Dataset: Begin
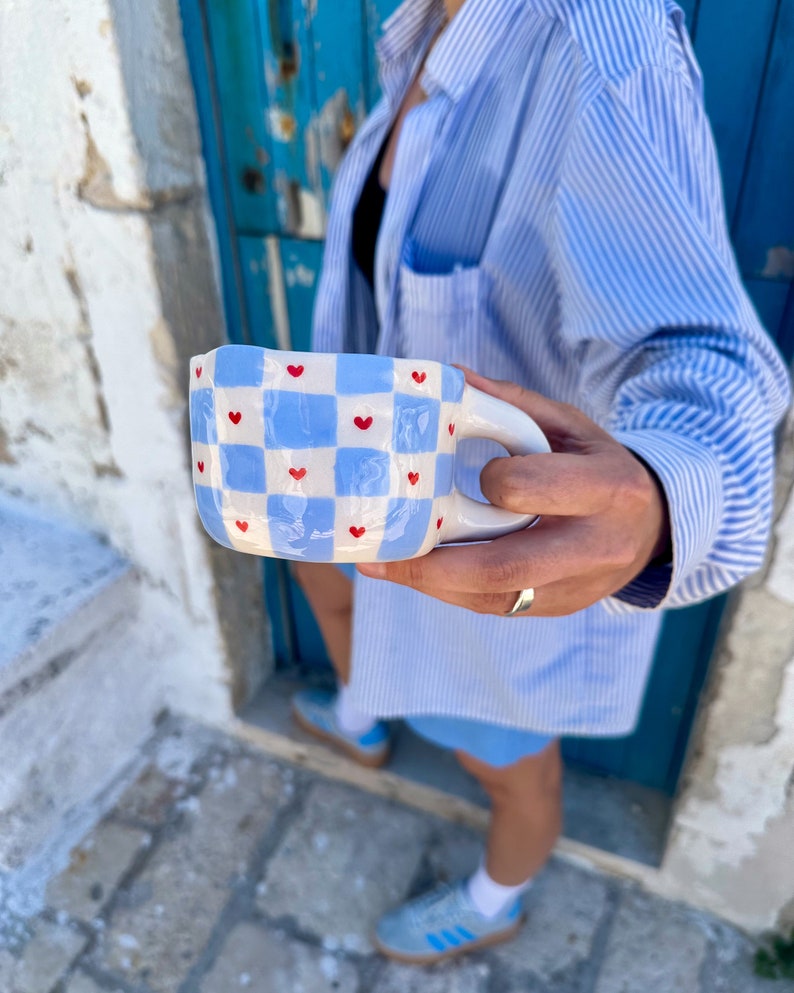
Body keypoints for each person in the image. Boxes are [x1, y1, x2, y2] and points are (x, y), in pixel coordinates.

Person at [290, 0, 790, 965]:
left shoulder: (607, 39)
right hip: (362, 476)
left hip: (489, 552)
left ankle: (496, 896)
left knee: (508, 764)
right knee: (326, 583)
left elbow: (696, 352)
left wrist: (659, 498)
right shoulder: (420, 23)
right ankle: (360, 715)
Dataset: End
Which lines in the data above hold the string "right"? Show each one.

**Written solution**
right hip: (362, 476)
right knee: (326, 583)
right shoulder: (420, 23)
right ankle: (360, 715)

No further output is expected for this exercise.